### QUESTIONS TO ANSWER
1 – Copy word for word the part of the appeal judgment starting with "Fifthly, Mr Sivier" and going on through "assumptions and she was entitled to do so.".
2 – Pick up the appeal judgment after its last sentence and write the next part.

### PROVIDED PASSAGE
[Start of Attachment]

The fourth point is that the Judge failed properly to consider Mr Sivier’s view that Ms Riley had been stalking Rose within the meaning of s 2A of the Protection from Harassment Act 1997. The point is without merit. A person is guilty of stalking contrary to s 2A if and only if three conditions are met: (a) they engage in a course of conduct which amounts to harassment, (b) “the acts or omissions involved are ones associated with stalking” and (c) the person knows or ought to know that their conduct amounts to harassment: see s 2A(2). The Judge dealt squarely with Mr Sivier’s allegation of harassment, which was central to the defamatory imputation complained of. She found that Ms Riley’s tweets afforded no reasonable basis for believing that allegation was true. The allegation of stalking necessarily fell to the ground. In addition, Mr Sivier’s case depends on his further belief that Ms Riley must have been covertly monitoring Rose on Twitter after she was blocked, coupled with the fact that one of the “acts associated with stalking” that is listed in s 2A(3)(d) of the 1997 Act is “monitoring the use by a person of the internet … or any other form of electronic communication”. As I have explained, the Judge dealt with Mr Sivier’s belief about monitoring and rejected it as unreasonable and she was entitled to do so.
Fifthly, Mr Sivier complains that the Judge failed properly to consider his belief that Ms Oberman harassed Rose and Ms Riley expressed support for that behaviour. This belief rests in part on the twin assumptions which I have dealt with already: (a) that Ms Riley saw all or most of Ms Oberman’s allegedly harassing tweets, and (b) that Ms Riley’s tweet 213 represented approval of that conduct. The Judge considered these to be unreasonable assumptions and she was entitled to do so.
At this stage of his argument Mr Sivier adds a complaint that the Judge failed to have regard to a later Tweet by Ms Riley (tweet 227) and his belief that this was a further endorsement of Ms Oberman’s alleged campaign. I do not think that is fair or right. Ms Riley’s Tweet 227 was set out verbatim at paragraph [92] of the judgment. It expressed the view that adults were “using a child’s profile and exploiting MH issues to fuel campaigns of hate and intimidation”. At paragraph [179] the Judge cited those words and concluded that in using them “Ms Riley was plainly not blaming the 16-year-old girl or encouraging anyone else to do so, or encouraging anyone to subject her to a campaign of abuse and harassment.” That conclusion was plainly open to her. In my view it was clearly correct. The Judge went on immediately to reiterate her conclusion that Mr Sivier’s “belief that publication of the statement complained of was in the public interest was not reasonable”.
The sixth point is a criticism of the Judge’s approach to ‘dogpiles’, meaning a mass of critical messages from third parties. Mr Sivier says that Rose was subjected to a torrent of abuse. I do not consider it arguable that the Judge ignored this evidence as Mr Sivier alleges. She chose, quite rightly, to concentrate on whether it was reasonable to believe that Ms Riley could be held responsible for anything of the sort by engaging in or supporting or encouraging such abuse and harassment, as the Article alleged. The Judge comprehensively rejected that suggestion. Her finding was that Ms Riley had tried to discourage such behaviour. Mr Sivier has failed to explain how, in those circumstances, evidence of dogpiling could have made any difference to the outcome. The existence of a large number of ‘dogpiles’ against Rose that caused her distress could not make up for the absence of evidence supporting a reasonable belief that Ms Riley was culpable in the way alleged.

[End of Attachment]

### PROVIDED RECORDS
[Start of Attachment]

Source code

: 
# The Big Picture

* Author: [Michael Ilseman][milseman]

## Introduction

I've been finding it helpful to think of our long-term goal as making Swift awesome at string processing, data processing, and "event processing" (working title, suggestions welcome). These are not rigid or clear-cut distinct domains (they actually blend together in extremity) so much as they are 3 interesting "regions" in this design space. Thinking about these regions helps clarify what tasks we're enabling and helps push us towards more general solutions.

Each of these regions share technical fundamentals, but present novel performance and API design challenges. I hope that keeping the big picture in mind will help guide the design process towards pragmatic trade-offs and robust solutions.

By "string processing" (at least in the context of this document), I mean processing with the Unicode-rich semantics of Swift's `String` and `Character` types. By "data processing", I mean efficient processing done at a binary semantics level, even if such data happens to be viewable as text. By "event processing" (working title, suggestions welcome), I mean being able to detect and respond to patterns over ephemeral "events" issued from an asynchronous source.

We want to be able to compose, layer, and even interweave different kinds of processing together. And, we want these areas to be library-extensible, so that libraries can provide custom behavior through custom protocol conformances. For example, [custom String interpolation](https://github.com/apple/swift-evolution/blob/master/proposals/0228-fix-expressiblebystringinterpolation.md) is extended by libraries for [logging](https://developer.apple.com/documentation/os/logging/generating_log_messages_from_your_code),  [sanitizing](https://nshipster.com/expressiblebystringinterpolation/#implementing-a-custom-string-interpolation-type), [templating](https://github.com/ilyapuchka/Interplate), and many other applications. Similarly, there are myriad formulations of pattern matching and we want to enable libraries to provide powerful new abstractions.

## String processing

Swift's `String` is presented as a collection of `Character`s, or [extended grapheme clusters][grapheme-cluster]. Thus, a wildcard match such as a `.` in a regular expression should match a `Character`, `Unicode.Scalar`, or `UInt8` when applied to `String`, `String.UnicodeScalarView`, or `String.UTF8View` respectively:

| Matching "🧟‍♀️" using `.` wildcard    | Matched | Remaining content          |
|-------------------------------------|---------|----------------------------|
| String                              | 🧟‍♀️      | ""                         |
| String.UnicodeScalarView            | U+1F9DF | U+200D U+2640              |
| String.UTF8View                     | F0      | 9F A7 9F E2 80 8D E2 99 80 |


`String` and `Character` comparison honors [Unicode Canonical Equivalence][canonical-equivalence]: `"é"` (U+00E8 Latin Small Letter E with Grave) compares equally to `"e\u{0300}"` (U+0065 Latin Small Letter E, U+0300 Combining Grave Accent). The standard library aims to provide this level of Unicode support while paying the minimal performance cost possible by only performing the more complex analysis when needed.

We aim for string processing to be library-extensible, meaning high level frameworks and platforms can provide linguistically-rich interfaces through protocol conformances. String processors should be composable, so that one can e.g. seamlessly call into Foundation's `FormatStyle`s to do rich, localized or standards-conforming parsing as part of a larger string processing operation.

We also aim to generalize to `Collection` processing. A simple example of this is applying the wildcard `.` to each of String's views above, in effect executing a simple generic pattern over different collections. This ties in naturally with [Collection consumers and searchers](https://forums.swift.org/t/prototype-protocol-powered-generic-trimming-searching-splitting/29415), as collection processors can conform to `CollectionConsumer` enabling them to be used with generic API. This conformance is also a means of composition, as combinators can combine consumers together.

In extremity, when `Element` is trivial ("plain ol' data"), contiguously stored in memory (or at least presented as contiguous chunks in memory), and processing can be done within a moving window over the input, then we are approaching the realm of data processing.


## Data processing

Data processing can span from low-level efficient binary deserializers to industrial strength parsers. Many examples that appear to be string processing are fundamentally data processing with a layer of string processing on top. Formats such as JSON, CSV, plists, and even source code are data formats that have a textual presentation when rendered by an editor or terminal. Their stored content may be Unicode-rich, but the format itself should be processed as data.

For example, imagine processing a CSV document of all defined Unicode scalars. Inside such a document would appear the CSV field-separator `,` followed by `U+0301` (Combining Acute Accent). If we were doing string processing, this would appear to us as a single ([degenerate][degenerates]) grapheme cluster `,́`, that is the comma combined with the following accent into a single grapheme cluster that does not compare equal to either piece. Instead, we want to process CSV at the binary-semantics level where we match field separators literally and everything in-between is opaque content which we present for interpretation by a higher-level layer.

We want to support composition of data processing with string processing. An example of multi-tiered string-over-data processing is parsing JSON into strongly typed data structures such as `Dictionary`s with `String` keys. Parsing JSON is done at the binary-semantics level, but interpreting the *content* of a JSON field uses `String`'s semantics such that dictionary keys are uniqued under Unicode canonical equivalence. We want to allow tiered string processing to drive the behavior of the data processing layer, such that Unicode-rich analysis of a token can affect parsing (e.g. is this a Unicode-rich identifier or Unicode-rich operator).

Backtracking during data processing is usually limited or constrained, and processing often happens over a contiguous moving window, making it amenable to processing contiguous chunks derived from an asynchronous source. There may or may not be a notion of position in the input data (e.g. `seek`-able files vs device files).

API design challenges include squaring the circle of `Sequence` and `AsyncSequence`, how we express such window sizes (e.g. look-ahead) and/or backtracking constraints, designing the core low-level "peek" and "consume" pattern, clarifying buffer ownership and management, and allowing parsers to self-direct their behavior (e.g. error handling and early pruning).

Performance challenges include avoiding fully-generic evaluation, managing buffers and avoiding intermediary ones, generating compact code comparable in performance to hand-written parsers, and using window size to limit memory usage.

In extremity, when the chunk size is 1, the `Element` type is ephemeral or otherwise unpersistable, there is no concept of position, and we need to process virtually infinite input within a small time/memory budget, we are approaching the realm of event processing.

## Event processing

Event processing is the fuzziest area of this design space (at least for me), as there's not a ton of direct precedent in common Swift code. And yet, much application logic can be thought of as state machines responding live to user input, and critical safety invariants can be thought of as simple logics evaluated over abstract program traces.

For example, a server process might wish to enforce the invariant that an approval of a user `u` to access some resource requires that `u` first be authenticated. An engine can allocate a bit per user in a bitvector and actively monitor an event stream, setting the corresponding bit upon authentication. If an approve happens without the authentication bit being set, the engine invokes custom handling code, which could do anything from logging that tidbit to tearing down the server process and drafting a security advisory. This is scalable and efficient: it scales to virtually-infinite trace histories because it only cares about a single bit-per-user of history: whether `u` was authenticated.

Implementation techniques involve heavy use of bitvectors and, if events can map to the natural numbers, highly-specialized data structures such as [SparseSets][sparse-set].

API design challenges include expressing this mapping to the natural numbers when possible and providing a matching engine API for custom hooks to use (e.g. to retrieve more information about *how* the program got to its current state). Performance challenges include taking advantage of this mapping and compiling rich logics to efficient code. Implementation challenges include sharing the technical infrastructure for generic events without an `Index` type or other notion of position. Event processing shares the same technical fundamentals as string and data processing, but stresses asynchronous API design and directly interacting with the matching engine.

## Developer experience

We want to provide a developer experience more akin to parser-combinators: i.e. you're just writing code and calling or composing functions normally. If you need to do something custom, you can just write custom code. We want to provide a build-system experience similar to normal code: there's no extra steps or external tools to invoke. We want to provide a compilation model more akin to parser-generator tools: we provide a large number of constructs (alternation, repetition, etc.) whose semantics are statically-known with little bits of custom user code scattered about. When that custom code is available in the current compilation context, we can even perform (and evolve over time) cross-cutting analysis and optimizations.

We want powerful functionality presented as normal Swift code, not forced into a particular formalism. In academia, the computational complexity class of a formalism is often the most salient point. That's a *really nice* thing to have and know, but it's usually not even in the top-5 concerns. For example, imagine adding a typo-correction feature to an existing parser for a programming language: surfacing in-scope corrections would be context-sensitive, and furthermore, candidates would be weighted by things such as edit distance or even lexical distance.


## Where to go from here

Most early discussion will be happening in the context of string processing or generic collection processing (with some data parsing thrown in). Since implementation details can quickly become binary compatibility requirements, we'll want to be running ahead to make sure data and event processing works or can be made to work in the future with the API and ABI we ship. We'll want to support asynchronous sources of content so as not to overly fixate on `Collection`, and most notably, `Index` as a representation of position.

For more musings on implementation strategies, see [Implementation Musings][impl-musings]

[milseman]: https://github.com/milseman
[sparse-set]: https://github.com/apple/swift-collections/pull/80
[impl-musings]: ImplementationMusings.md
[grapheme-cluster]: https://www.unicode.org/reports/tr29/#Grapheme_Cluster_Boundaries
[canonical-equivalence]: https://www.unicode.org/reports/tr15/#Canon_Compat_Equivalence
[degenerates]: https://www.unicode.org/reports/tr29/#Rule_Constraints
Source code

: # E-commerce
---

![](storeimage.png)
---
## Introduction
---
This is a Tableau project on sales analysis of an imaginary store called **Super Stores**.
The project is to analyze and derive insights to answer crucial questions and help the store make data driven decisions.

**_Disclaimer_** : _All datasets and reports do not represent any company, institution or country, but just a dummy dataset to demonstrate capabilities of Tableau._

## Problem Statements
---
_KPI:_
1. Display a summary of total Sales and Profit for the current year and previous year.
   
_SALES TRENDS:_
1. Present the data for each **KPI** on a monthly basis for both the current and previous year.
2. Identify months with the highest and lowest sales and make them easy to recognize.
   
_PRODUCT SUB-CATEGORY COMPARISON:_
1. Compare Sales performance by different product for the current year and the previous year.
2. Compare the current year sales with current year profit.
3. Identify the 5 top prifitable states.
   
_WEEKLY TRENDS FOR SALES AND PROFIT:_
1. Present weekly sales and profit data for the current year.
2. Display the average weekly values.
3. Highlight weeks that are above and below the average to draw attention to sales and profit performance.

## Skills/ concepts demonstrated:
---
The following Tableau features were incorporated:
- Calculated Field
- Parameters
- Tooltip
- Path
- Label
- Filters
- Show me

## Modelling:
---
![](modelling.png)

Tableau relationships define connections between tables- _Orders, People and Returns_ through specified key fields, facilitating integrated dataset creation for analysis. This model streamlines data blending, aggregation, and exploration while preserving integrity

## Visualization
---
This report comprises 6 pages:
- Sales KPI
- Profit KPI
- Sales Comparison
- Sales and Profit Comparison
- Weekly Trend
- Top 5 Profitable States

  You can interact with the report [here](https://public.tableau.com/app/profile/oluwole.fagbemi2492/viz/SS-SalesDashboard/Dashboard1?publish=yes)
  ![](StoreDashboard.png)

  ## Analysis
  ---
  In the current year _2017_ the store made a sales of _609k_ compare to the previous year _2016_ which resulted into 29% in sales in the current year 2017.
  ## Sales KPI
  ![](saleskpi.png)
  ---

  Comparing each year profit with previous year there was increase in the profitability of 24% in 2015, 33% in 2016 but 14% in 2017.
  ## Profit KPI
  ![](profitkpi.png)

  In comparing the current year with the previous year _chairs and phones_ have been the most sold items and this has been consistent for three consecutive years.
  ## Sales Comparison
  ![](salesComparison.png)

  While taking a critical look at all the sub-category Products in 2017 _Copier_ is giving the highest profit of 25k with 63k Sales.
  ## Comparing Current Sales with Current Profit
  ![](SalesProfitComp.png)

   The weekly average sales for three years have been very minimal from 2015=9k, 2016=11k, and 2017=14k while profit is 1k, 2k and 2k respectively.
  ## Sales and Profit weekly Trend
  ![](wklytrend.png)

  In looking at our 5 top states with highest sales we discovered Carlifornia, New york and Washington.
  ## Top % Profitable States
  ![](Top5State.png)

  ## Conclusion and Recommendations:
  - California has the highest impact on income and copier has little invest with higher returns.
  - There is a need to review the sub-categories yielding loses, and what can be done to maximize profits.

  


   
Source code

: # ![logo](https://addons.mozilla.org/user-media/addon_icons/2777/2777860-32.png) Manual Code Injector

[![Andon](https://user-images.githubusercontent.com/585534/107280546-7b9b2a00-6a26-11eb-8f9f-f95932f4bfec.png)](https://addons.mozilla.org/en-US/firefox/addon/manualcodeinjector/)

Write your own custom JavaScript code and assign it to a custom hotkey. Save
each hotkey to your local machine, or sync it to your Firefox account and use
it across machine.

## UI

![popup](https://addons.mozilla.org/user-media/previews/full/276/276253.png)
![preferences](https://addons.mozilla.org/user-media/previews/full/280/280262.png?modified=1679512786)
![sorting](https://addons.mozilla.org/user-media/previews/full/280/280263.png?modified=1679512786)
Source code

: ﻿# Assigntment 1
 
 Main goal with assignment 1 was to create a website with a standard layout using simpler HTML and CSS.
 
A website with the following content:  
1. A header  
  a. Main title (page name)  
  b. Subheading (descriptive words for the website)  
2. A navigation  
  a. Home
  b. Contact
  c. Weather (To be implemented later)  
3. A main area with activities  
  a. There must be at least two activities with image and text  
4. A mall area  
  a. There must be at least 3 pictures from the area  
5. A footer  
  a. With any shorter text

[End of Attachment]

### PER-TASK ANSWERS
1 –
Fifthly, Mr Sivier complains that the Judge failed properly to consider his belief that Ms Oberman harassed Rose and Ms Riley expressed support for that behaviour. This belief rests in part on the twin assumptions which I have dealt with already: (a) that Ms Riley saw all or most of Ms Oberman’s allegedly harassing tweets, and (b) that Ms Riley’s tweet 213 represented approval of that conduct. The Judge considered these to be unreasonable assumptions and she was entitled to do so.

2 –
The seventh point under Ground one encompasses four further criticisms of the Judge’s finding that Mr Sivier unreasonably failed to contact Ms Riley for comment.
The first concerns the Judge’s finding at [158] that Mr Sivier assumed, “without giving any reason for his belief, that Ms Riley would not comment”. That is not an unfair summary of what he said in the three paragraphs of his witness statement devoted to the topic one of which (paragraph 58) the Judge quoted verbatim (in her paragraph [157]). But Mr Sivier now says that in oral evidence he did give a reason for believing that Ms Riley would not comment if asked. This was that Ms Riley “had not responded to previous challenges concerning her behaviour made by third parties”. In support of that point, he cites a number of critical third-party tweets that attracted no response from her. I have not been shown a transcript of Mr Sivier’s evidence. But assuming this is an accurate summary the point was a new one; it evidently did not achieve any prominence at the trial (it did not appear in his Counsel’s written closing submissions); the Judge was not bound to recite every aspect of what Mr Sivier said; and nor was she bound to accept this late addition to his evidence.
Next Mr Sivier complains that the three illustrative criticisms in the Judge’s paragraph [159] were not matters on which he could reasonably be expected to seek comment from Ms Riley, because they did not form part of the statement complained of. He cites no authority to support that proposition. I do not think it gets off the ground. The statement complained of alleged that Ms Riley had engaged in, supported and encouraged a campaign of online abuse and harassment. The Judge’s three illustrative points were matters on which Mr Sivier relied for his belief that this was true and that it was in the public interest to say it. The Judge considered it was unreasonable for him to rely on those matters without properly exploring how sound and reliable they were. That was plainly a logical and legitimate view to take.
Then Mr Sivier complains that in dealing with his failure to seek pre-publication comment the Judge did not factor in the urgency of the matter. As a matter of law, urgency can have a bearing on whether it is unreasonable not to seek comment. But that will not often be the case. It cannot be an all-purpose excuse. On the facts, all that Mr Sivier had said in his witness statement about urgency was this: “I knew that an article presenting a counter-view would need to appear as soon as possible so that its impact and relevance was not lost”. The judge did not ignore this evidence. She quoted it word for word. But there was no need for her to explore it in detail. It was not Mr Sivier’s pleaded case that there was such urgency as to make it impossible impracticable or unreasonable to contact Ms Riley. Nor did this passage in his witness statement amount to evidence that this was so. There was, in short, nothing before the judge that was capable of justifying a failure to contact Ms Riley on grounds of urgency.
Finally, the point is made that the Article was updated in December 2019 to state that Ms Riley disputed its contents. That plainly could not make good the earlier failures to seek comment so the point is incapable of supporting an appeal on liability. Nor am I able to see how the update could support a s 4 defence for subsequent publication. The meaning of the Article remained the same and on the Judge’s findings Mr Sivier still had no grounds for a reasonable belief that it was true or in the public interest to publish it.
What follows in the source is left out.